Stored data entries
......

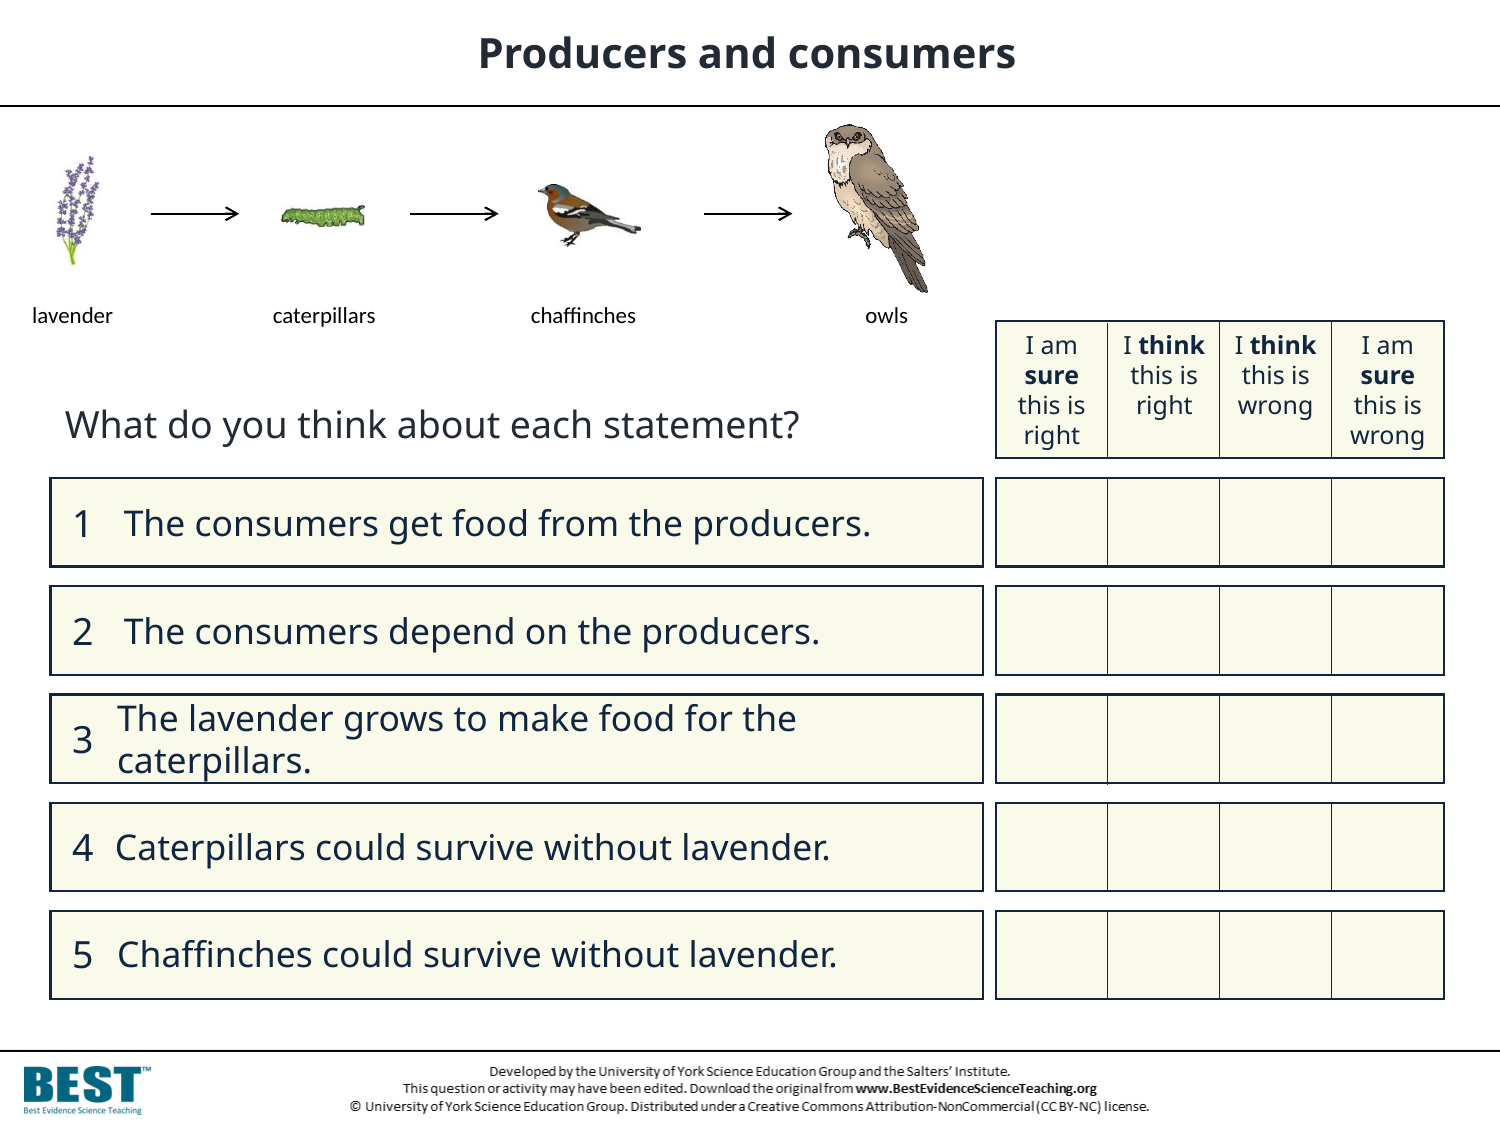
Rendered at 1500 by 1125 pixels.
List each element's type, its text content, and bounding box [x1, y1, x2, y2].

text_box Producers and consumers [23, 4, 1471, 99]
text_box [995, 321, 1444, 459]
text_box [995, 802, 1444, 892]
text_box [995, 477, 1444, 568]
picture [0, 105, 1500, 1125]
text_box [995, 694, 1444, 785]
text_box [995, 586, 1444, 676]
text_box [0, 124, 961, 339]
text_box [995, 910, 1444, 1001]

......

— EXERCISE —
Without the pictures, write out every entry exactly as it appears.

— SOLUTION —
Rendered at 1500 by 1125 pixels.
List each element's type, its text content, and bounding box [x1, y1, x2, y2].

text_box Producers and consumers [23, 4, 1471, 99]
text_box [995, 321, 1444, 459]
text_box [995, 802, 1444, 892]
text_box [995, 477, 1444, 568]
picture [0, 105, 1500, 1125]
text_box [995, 694, 1444, 785]
text_box [995, 586, 1444, 676]
text_box [0, 124, 961, 339]
text_box [995, 910, 1444, 1001]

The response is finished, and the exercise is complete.